WHAT YOU SHOULD DO:
Search the listing below for the line with "X132850000Y-51525000D03*", then write out that line and every one after it exactly, without the pictures.

PROVIDED INFORMATION:
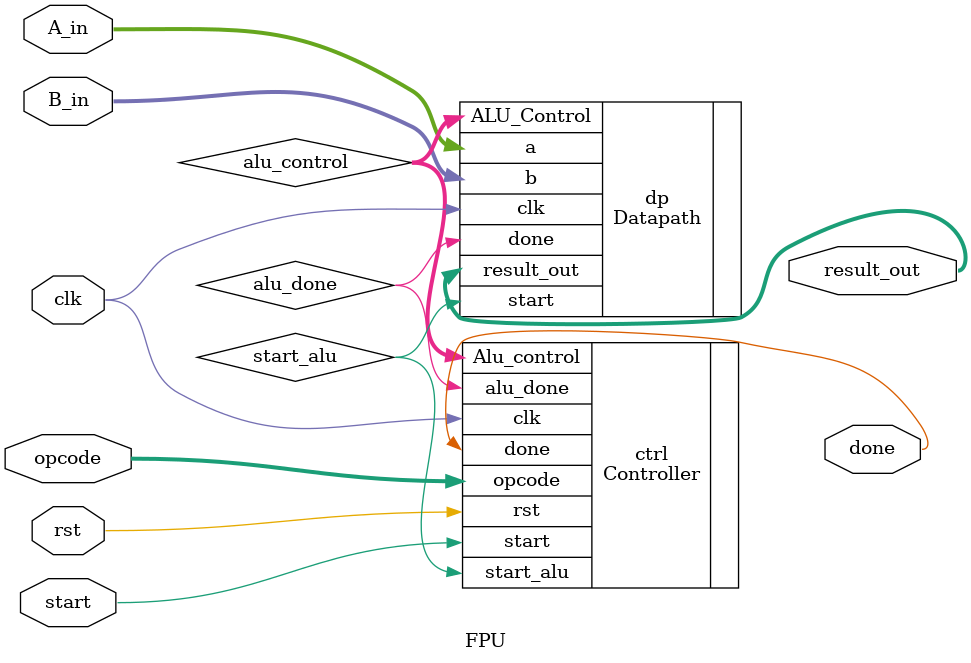
<source format=v>
module FPU (
    input clk,
    input rst,
    input start,
    input [3:0] opcode,
    input [31:0] A_in,
    input [31:0] B_in,
    output [31:0] result_out,
    output done
);

    wire start_alu, alu_done;
	 wire [1:0] alu_control;

    Datapath dp (
        .clk(clk),
        .start(start_alu),
        .ALU_Control(alu_control),
        .a(A_in),
        .b(B_in),
        .result_out(result_out),
        .done(alu_done)
    );

    Controller ctrl (
        .clk(clk),
        .rst(rst),
        .start(start),
		  .opcode(opcode),
        .alu_done(alu_done),
		  .Alu_control(alu_control),
        .start_alu(start_alu),
        .done(done)
    );

endmodule

</source>
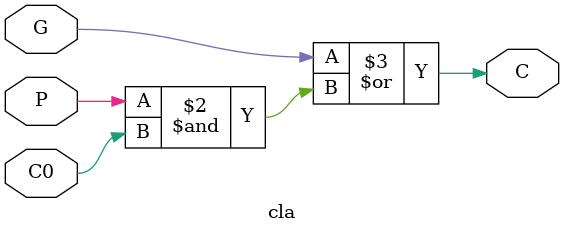
<source format=v>

module addsub_cla(A,B,S,C,M,V);
parameter W = 4;

input [W-1:0] A, B;
output [W-1:0] S;
output C;
input M;
output V;

reg [W-1:0] S;
reg [W-1:0] P;
reg [W-1:0] G;
reg [W-1:0] B_xor_M;

wire [W:0] carry;

integer i;

cla_gen #(.W(W)) CLAGEN(.P(P), .G(G), .C0(M), .C(carry));

always @(*) begin
for (i = 0; i < W; i = i + 1) begin
    B_xor_M[i] = (~B[i] & M) | (B[i] & ~M);
   	 P[i] = (~A[i] & B_xor_M[i]) | (A[i] & ~B_xor_M[i]);
    	G[i] = A[i] & B_xor_M[i];
    	S[i] = (~P[i] & carry[i]) | (P[i] & ~carry[i]);
  	end
end

assign C = carry[W];
assign V = (~carry[W] & carry[W-1]) | (carry[W] & ~carry[W-1]) ;

endmodule


module cla_gen(P,G,C0,C);
parameter W = 4;

input [W-1:0] P, G;
input C0;
output [W:0] C;

wire [W:0] temp;

genvar i;
generate
	for(i = 0; i < W; i = i + 1)
	begin: inst_cla
		cla Icla(.P(P[i]), .G(G[i]), .C0(temp[i]), .C(temp[i+1]));
	end
endgenerate

assign temp[0] = C0;
assign C = temp;

endmodule


module cla(P,G,C0,C);

input P, G, C0;
output C;

wire P;
wire G;
wire C0;

assign C = G | (P & C0);

endmodule












</source>
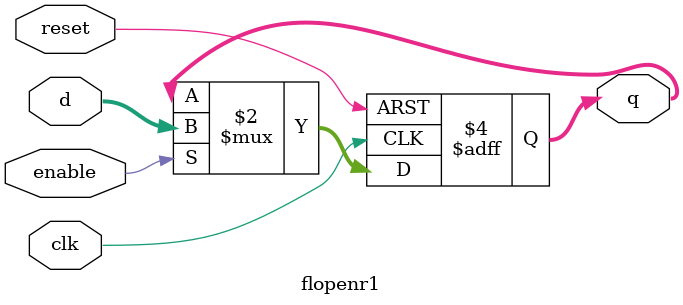
<source format=v>

module flopenr0 #(parameter WIDTH=4) (
	input clk, reset, enable,
	input [WIDTH-1:0] d,
	output reg [WIDTH-1:0] q
);
//--Input Ports-----
//--Output Ports----

always @ (posedge clk or posedge reset) begin
	if (reset) q <= 0;
	else if (enable) q <= d;
end//always

endmodule

module flopenr1 #(parameter WIDTH=4) (
	input clk, reset, enable,
	input [WIDTH-1:0] d,
	output reg [WIDTH-1:0] q
);
//--Input Ports-----
//--Output Ports----

always @ (posedge clk or posedge reset) begin
	if (reset) q <= 4;
	else if (enable) q <= d;
end//always

endmodule


</source>
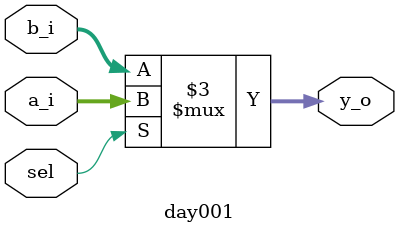
<source format=sv>
module day001 #(parameter int WIDTH = 8) (
    input wire [WIDTH-1:0] a_i,   // First leg of the 2:1 mux
    input wire [WIDTH-1:0] b_i,   // Second leg of the 2:1 mux
    input wire sel,             // Select signal
    output reg [WIDTH-1:0] y_o   // Output of the 2:1 mux
);
    // Always block for output assignment
    always_comb begin
        if (sel)
            y_o = a_i;
        else
            y_o = b_i;
    end
endmodule

</source>
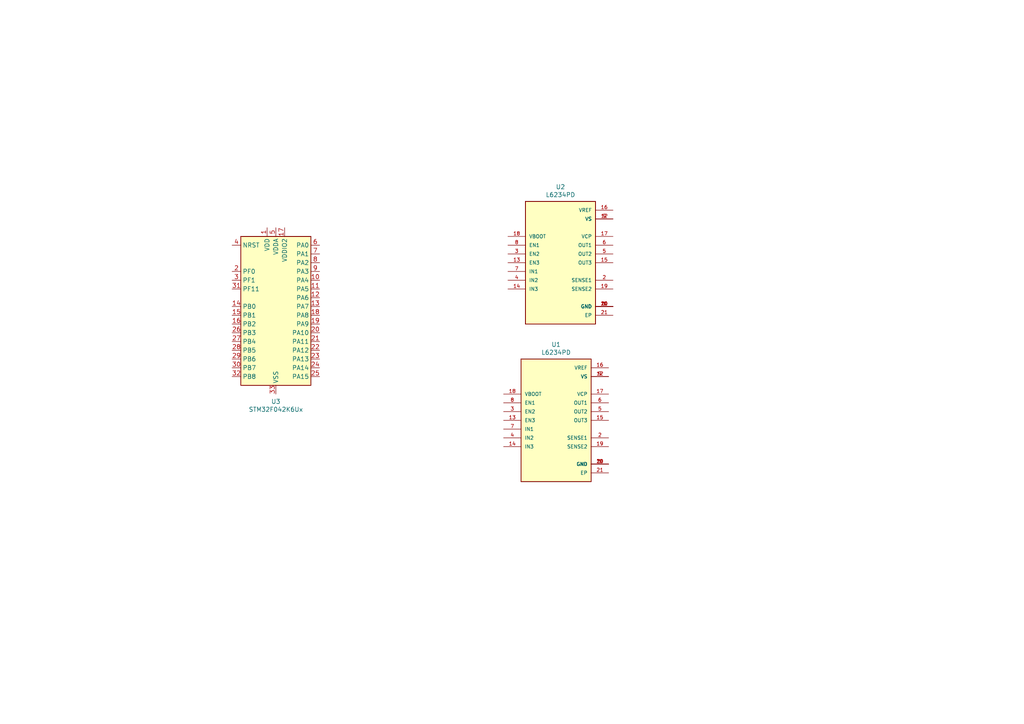
<source format=kicad_sch>
(kicad_sch (version 20201015) (generator eeschema)

  (paper "A4")

  


  (symbol (lib_id "L6234PD:L6234PD") (at 161.29 121.92 0) (unit 1)
    (in_bom yes) (on_board yes)
    (uuid "73a3539e-0c30-431a-acb6-8de25ff381d0")
    (property "Reference" "U1" (id 0) (at 161.29 99.9298 0))
    (property "Value" "L6234PD" (id 1) (at 161.29 102.2285 0))
    (property "Footprint" "footprint:SOIC127P1420X360-21N" (id 2) (at 161.29 121.92 0)
      (effects (font (size 1.27 1.27)) (justify left bottom) hide)
    )
    (property "Datasheet" "" (id 3) (at 161.29 121.92 0)
      (effects (font (size 1.27 1.27)) (justify left bottom) hide)
    )
    (property "PARTREV" "11" (id 4) (at 161.29 121.92 0)
      (effects (font (size 1.27 1.27)) (justify left bottom) hide)
    )
    (property "STANDARD" "IPC 7351B" (id 5) (at 161.29 121.92 0)
      (effects (font (size 1.27 1.27)) (justify left bottom) hide)
    )
    (property "PACKAGE" "SOP-21" (id 6) (at 161.29 121.92 0)
      (effects (font (size 1.27 1.27)) (justify left bottom) hide)
    )
    (property "MANUFACTURER" "ST MICROELECTRONICS" (id 7) (at 161.29 121.92 0)
      (effects (font (size 1.27 1.27)) (justify left bottom) hide)
    )
  )

  (symbol (lib_id "L6234PD:L6234PD") (at 162.56 76.2 0) (unit 1)
    (in_bom yes) (on_board yes)
    (uuid "04bf19d0-f1d1-40cb-b5e3-284d58447af9")
    (property "Reference" "U2" (id 0) (at 162.56 54.2098 0))
    (property "Value" "L6234PD" (id 1) (at 162.56 56.5085 0))
    (property "Footprint" "footprint:SOIC127P1420X360-21N" (id 2) (at 162.56 76.2 0)
      (effects (font (size 1.27 1.27)) (justify left bottom) hide)
    )
    (property "Datasheet" "" (id 3) (at 162.56 76.2 0)
      (effects (font (size 1.27 1.27)) (justify left bottom) hide)
    )
    (property "PARTREV" "11" (id 4) (at 162.56 76.2 0)
      (effects (font (size 1.27 1.27)) (justify left bottom) hide)
    )
    (property "STANDARD" "IPC 7351B" (id 5) (at 162.56 76.2 0)
      (effects (font (size 1.27 1.27)) (justify left bottom) hide)
    )
    (property "PACKAGE" "SOP-21" (id 6) (at 162.56 76.2 0)
      (effects (font (size 1.27 1.27)) (justify left bottom) hide)
    )
    (property "MANUFACTURER" "ST MICROELECTRONICS" (id 7) (at 162.56 76.2 0)
      (effects (font (size 1.27 1.27)) (justify left bottom) hide)
    )
  )

  (symbol (lib_id "MCU_ST_STM32F0:STM32F042K6Ux") (at 80.01 88.9 0) (unit 1)
    (in_bom yes) (on_board yes)
    (uuid "83f9cd2b-ba03-43f3-a53c-f64d4285bce6")
    (property "Reference" "U3" (id 0) (at 80.01 116.4654 0))
    (property "Value" "STM32F042K6Ux" (id 1) (at 80.01 118.7641 0))
    (property "Footprint" "Package_DFN_QFN:QFN-32-1EP_5x5mm_P0.5mm_EP3.45x3.45mm" (id 2) (at 69.85 111.76 0)
      (effects (font (size 1.27 1.27)) (justify right) hide)
    )
    (property "Datasheet" "http://www.st.com/st-web-ui/static/active/en/resource/technical/document/datasheet/DM00105814.pdf" (id 3) (at 80.01 88.9 0)
      (effects (font (size 1.27 1.27)) hide)
    )
  )

  (sheet_instances
    (path "/" (page "1"))
  )

  (symbol_instances
    (path "/73a3539e-0c30-431a-acb6-8de25ff381d0"
      (reference "U1") (unit 1) (value "L6234PD") (footprint "footprint:SOIC127P1420X360-21N")
    )
    (path "/04bf19d0-f1d1-40cb-b5e3-284d58447af9"
      (reference "U2") (unit 1) (value "L6234PD") (footprint "footprint:SOIC127P1420X360-21N")
    )
    (path "/83f9cd2b-ba03-43f3-a53c-f64d4285bce6"
      (reference "U3") (unit 1) (value "STM32F042K6Ux") (footprint "Package_DFN_QFN:QFN-32-1EP_5x5mm_P0.5mm_EP3.45x3.45mm")
    )
  )
)

</source>
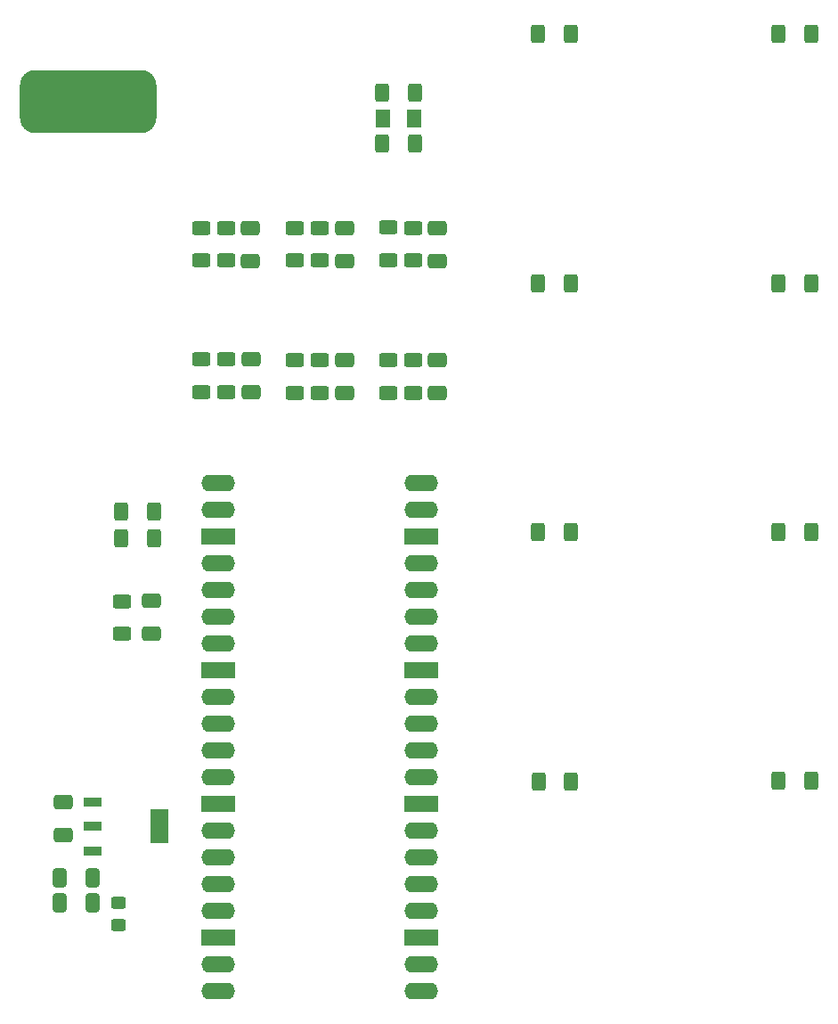
<source format=gbr>
%TF.GenerationSoftware,KiCad,Pcbnew,7.0.5*%
%TF.CreationDate,2023-08-20T17:21:48-04:00*%
%TF.ProjectId,RPi_Pico_W_A4988_control_board,5250695f-5069-4636-9f5f-575f41343938,rev?*%
%TF.SameCoordinates,Original*%
%TF.FileFunction,Paste,Top*%
%TF.FilePolarity,Positive*%
%FSLAX46Y46*%
G04 Gerber Fmt 4.6, Leading zero omitted, Abs format (unit mm)*
G04 Created by KiCad (PCBNEW 7.0.5) date 2023-08-20 17:21:48*
%MOMM*%
%LPD*%
G01*
G04 APERTURE LIST*
G04 Aperture macros list*
%AMRoundRect*
0 Rectangle with rounded corners*
0 $1 Rounding radius*
0 $2 $3 $4 $5 $6 $7 $8 $9 X,Y pos of 4 corners*
0 Add a 4 corners polygon primitive as box body*
4,1,4,$2,$3,$4,$5,$6,$7,$8,$9,$2,$3,0*
0 Add four circle primitives for the rounded corners*
1,1,$1+$1,$2,$3*
1,1,$1+$1,$4,$5*
1,1,$1+$1,$6,$7*
1,1,$1+$1,$8,$9*
0 Add four rect primitives between the rounded corners*
20,1,$1+$1,$2,$3,$4,$5,0*
20,1,$1+$1,$4,$5,$6,$7,0*
20,1,$1+$1,$6,$7,$8,$9,0*
20,1,$1+$1,$8,$9,$2,$3,0*%
G04 Aperture macros list end*
%ADD10R,1.750000X0.950000*%
%ADD11R,1.750000X3.200000*%
%ADD12RoundRect,0.250000X-0.400000X-0.625000X0.400000X-0.625000X0.400000X0.625000X-0.400000X0.625000X0*%
%ADD13RoundRect,0.250000X0.650000X-0.412500X0.650000X0.412500X-0.650000X0.412500X-0.650000X-0.412500X0*%
%ADD14RoundRect,0.250000X0.625000X-0.400000X0.625000X0.400000X-0.625000X0.400000X-0.625000X-0.400000X0*%
%ADD15RoundRect,1.500000X-5.000000X1.500000X-5.000000X-1.500000X5.000000X-1.500000X5.000000X1.500000X0*%
%ADD16RoundRect,0.250000X0.400000X0.625000X-0.400000X0.625000X-0.400000X-0.625000X0.400000X-0.625000X0*%
%ADD17RoundRect,0.250001X0.462499X0.624999X-0.462499X0.624999X-0.462499X-0.624999X0.462499X-0.624999X0*%
%ADD18RoundRect,0.250000X0.450000X-0.325000X0.450000X0.325000X-0.450000X0.325000X-0.450000X-0.325000X0*%
%ADD19RoundRect,0.250000X0.412500X0.650000X-0.412500X0.650000X-0.412500X-0.650000X0.412500X-0.650000X0*%
%ADD20RoundRect,0.250000X-0.650000X0.412500X-0.650000X-0.412500X0.650000X-0.412500X0.650000X0.412500X0*%
%ADD21O,3.200000X1.600000*%
%ADD22R,3.200000X1.600000*%
G04 APERTURE END LIST*
D10*
%TO.C,IC1*%
X108940000Y-106100000D03*
X108940000Y-108400000D03*
X108940000Y-110700000D03*
D11*
X115240000Y-108400000D03*
%TD*%
D12*
%TO.C,R38*%
X136450000Y-38700000D03*
X139550000Y-38700000D03*
%TD*%
D13*
%TO.C,C9*%
X141700000Y-67242500D03*
X141700000Y-64117500D03*
%TD*%
D14*
%TO.C,R33*%
X128150000Y-67200000D03*
X128150000Y-64100000D03*
%TD*%
%TO.C,R28*%
X128150000Y-54637500D03*
X128150000Y-51537500D03*
%TD*%
D12*
%TO.C,R40*%
X111650000Y-78500000D03*
X114750000Y-78500000D03*
%TD*%
D14*
%TO.C,R37*%
X139375000Y-67200000D03*
X139375000Y-64100000D03*
%TD*%
D13*
%TO.C,C10*%
X114500000Y-90102500D03*
X114500000Y-86977500D03*
%TD*%
D15*
%TO.C,J31*%
X108500000Y-39500000D03*
%TD*%
D14*
%TO.C,R12*%
X121575000Y-54637500D03*
X121575000Y-51537500D03*
%TD*%
D13*
%TO.C,C6*%
X141700000Y-54650000D03*
X141700000Y-51525000D03*
%TD*%
D14*
%TO.C,R30*%
X137050000Y-54600000D03*
X137050000Y-51500000D03*
%TD*%
D12*
%TO.C,R25*%
X151250000Y-80450000D03*
X154350000Y-80450000D03*
%TD*%
%TO.C,R8*%
X174120000Y-104080000D03*
X177220000Y-104080000D03*
%TD*%
D14*
%TO.C,R36*%
X130475000Y-67200000D03*
X130475000Y-64100000D03*
%TD*%
D12*
%TO.C,R1*%
X151290000Y-104100000D03*
X154390000Y-104100000D03*
%TD*%
D16*
%TO.C,R10*%
X139550000Y-43500000D03*
X136450000Y-43500000D03*
%TD*%
D14*
%TO.C,R39*%
X111700000Y-90090000D03*
X111700000Y-86990000D03*
%TD*%
D12*
%TO.C,R41*%
X111650000Y-81040000D03*
X114750000Y-81040000D03*
%TD*%
D17*
%TO.C,D4*%
X139465000Y-41100000D03*
X136490000Y-41100000D03*
%TD*%
D14*
%TO.C,R32*%
X119275000Y-67100000D03*
X119275000Y-64000000D03*
%TD*%
D13*
%TO.C,C8*%
X132850000Y-67242500D03*
X132850000Y-64117500D03*
%TD*%
D14*
%TO.C,R31*%
X139375000Y-54607500D03*
X139375000Y-51507500D03*
%TD*%
D18*
%TO.C,D2*%
X111400000Y-117725000D03*
X111400000Y-115675000D03*
%TD*%
D14*
%TO.C,R34*%
X137050000Y-67200000D03*
X137050000Y-64100000D03*
%TD*%
D12*
%TO.C,R26*%
X174120000Y-56780000D03*
X177220000Y-56780000D03*
%TD*%
D19*
%TO.C,C5*%
X108902500Y-115650000D03*
X105777500Y-115650000D03*
%TD*%
D12*
%TO.C,R27*%
X151250000Y-56800000D03*
X154350000Y-56800000D03*
%TD*%
D13*
%TO.C,C2*%
X123925000Y-54650000D03*
X123925000Y-51525000D03*
%TD*%
D19*
%TO.C,C3*%
X108902500Y-113250000D03*
X105777500Y-113250000D03*
%TD*%
D20*
%TO.C,C4*%
X106100000Y-106100000D03*
X106100000Y-109225000D03*
%TD*%
D12*
%TO.C,R15*%
X174120000Y-80430000D03*
X177220000Y-80430000D03*
%TD*%
D14*
%TO.C,R29*%
X130475000Y-54637500D03*
X130475000Y-51537500D03*
%TD*%
D12*
%TO.C,R3*%
X174120000Y-33080000D03*
X177220000Y-33080000D03*
%TD*%
D13*
%TO.C,C1*%
X132850000Y-54650000D03*
X132850000Y-51525000D03*
%TD*%
D21*
%TO.C,IC2*%
X140190000Y-124040000D03*
X140190000Y-121500000D03*
D22*
X140190000Y-118960000D03*
D21*
X140190000Y-116420000D03*
X140190000Y-113880000D03*
X140190000Y-111340000D03*
X140190000Y-108800000D03*
D22*
X140190000Y-106260000D03*
D21*
X140190000Y-103720000D03*
X140190000Y-101180000D03*
X140190000Y-98640000D03*
X140190000Y-96100000D03*
D22*
X140190000Y-93560000D03*
D21*
X140190000Y-91020000D03*
X140190000Y-88480000D03*
X140190000Y-85940000D03*
X140190000Y-83400000D03*
D22*
X140190000Y-80860000D03*
D21*
X140190000Y-78320000D03*
X140190000Y-75780000D03*
X120810000Y-75780000D03*
X120810000Y-78320000D03*
D22*
X120810000Y-80860000D03*
D21*
X120810000Y-83400000D03*
X120810000Y-85940000D03*
X120810000Y-88480000D03*
X120810000Y-91020000D03*
D22*
X120810000Y-93560000D03*
D21*
X120810000Y-96100000D03*
X120810000Y-98640000D03*
X120810000Y-101180000D03*
X120810000Y-103720000D03*
D22*
X120810000Y-106260000D03*
D21*
X120810000Y-108800000D03*
X120810000Y-111340000D03*
X120810000Y-113880000D03*
X120810000Y-116420000D03*
D22*
X120810000Y-118960000D03*
D21*
X120810000Y-121500000D03*
X120810000Y-124040000D03*
%TD*%
D13*
%TO.C,C7*%
X123950000Y-67142500D03*
X123950000Y-64017500D03*
%TD*%
D12*
%TO.C,R2*%
X151250000Y-33100000D03*
X154350000Y-33100000D03*
%TD*%
D14*
%TO.C,R35*%
X121575000Y-67100000D03*
X121575000Y-64000000D03*
%TD*%
%TO.C,R11*%
X119275000Y-54637500D03*
X119275000Y-51537500D03*
%TD*%
M02*

</source>
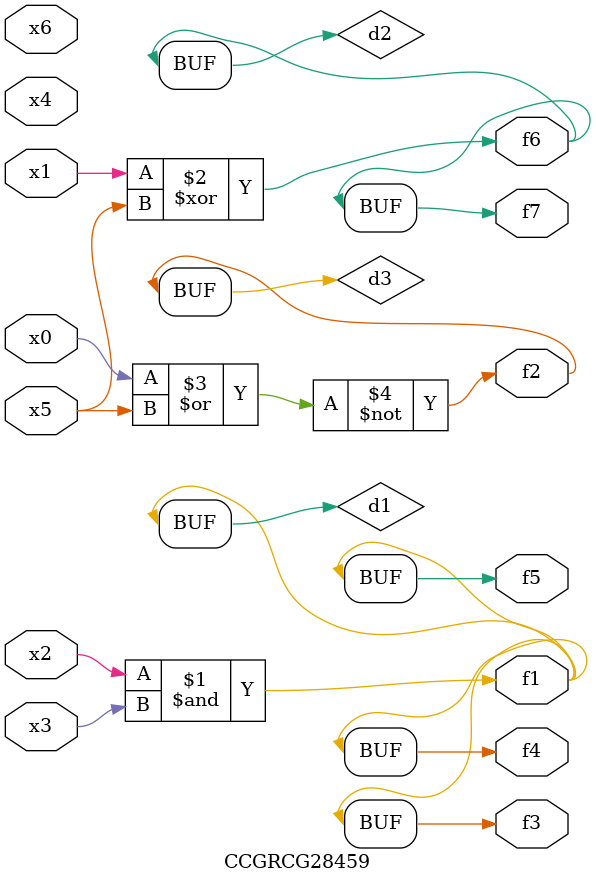
<source format=v>
module CCGRCG28459(
	input x0, x1, x2, x3, x4, x5, x6,
	output f1, f2, f3, f4, f5, f6, f7
);

	wire d1, d2, d3;

	and (d1, x2, x3);
	xor (d2, x1, x5);
	nor (d3, x0, x5);
	assign f1 = d1;
	assign f2 = d3;
	assign f3 = d1;
	assign f4 = d1;
	assign f5 = d1;
	assign f6 = d2;
	assign f7 = d2;
endmodule

</source>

RESULT BELOW:
X132850000Y-51525000D03*
%TD*%
D21*
%TO.C,IC2*%
X140190000Y-124040000D03*
X140190000Y-121500000D03*
D22*
X140190000Y-118960000D03*
D21*
X140190000Y-116420000D03*
X140190000Y-113880000D03*
X140190000Y-111340000D03*
X140190000Y-108800000D03*
D22*
X140190000Y-106260000D03*
D21*
X140190000Y-103720000D03*
X140190000Y-101180000D03*
X140190000Y-98640000D03*
X140190000Y-96100000D03*
D22*
X140190000Y-93560000D03*
D21*
X140190000Y-91020000D03*
X140190000Y-88480000D03*
X140190000Y-85940000D03*
X140190000Y-83400000D03*
D22*
X140190000Y-80860000D03*
D21*
X140190000Y-78320000D03*
X140190000Y-75780000D03*
X120810000Y-75780000D03*
X120810000Y-78320000D03*
D22*
X120810000Y-80860000D03*
D21*
X120810000Y-83400000D03*
X120810000Y-85940000D03*
X120810000Y-88480000D03*
X120810000Y-91020000D03*
D22*
X120810000Y-93560000D03*
D21*
X120810000Y-96100000D03*
X120810000Y-98640000D03*
X120810000Y-101180000D03*
X120810000Y-103720000D03*
D22*
X120810000Y-106260000D03*
D21*
X120810000Y-108800000D03*
X120810000Y-111340000D03*
X120810000Y-113880000D03*
X120810000Y-116420000D03*
D22*
X120810000Y-118960000D03*
D21*
X120810000Y-121500000D03*
X120810000Y-124040000D03*
%TD*%
D13*
%TO.C,C7*%
X123950000Y-67142500D03*
X123950000Y-64017500D03*
%TD*%
D12*
%TO.C,R2*%
X151250000Y-33100000D03*
X154350000Y-33100000D03*
%TD*%
D14*
%TO.C,R35*%
X121575000Y-67100000D03*
X121575000Y-64000000D03*
%TD*%
%TO.C,R11*%
X119275000Y-54637500D03*
X119275000Y-51537500D03*
%TD*%
M02*

</source>
<source format=v>
module CCGRCG28459(
	input x0, x1, x2, x3, x4, x5, x6,
	output f1, f2, f3, f4, f5, f6, f7
);

	wire d1, d2, d3;

	and (d1, x2, x3);
	xor (d2, x1, x5);
	nor (d3, x0, x5);
	assign f1 = d1;
	assign f2 = d3;
	assign f3 = d1;
	assign f4 = d1;
	assign f5 = d1;
	assign f6 = d2;
	assign f7 = d2;
endmodule

</source>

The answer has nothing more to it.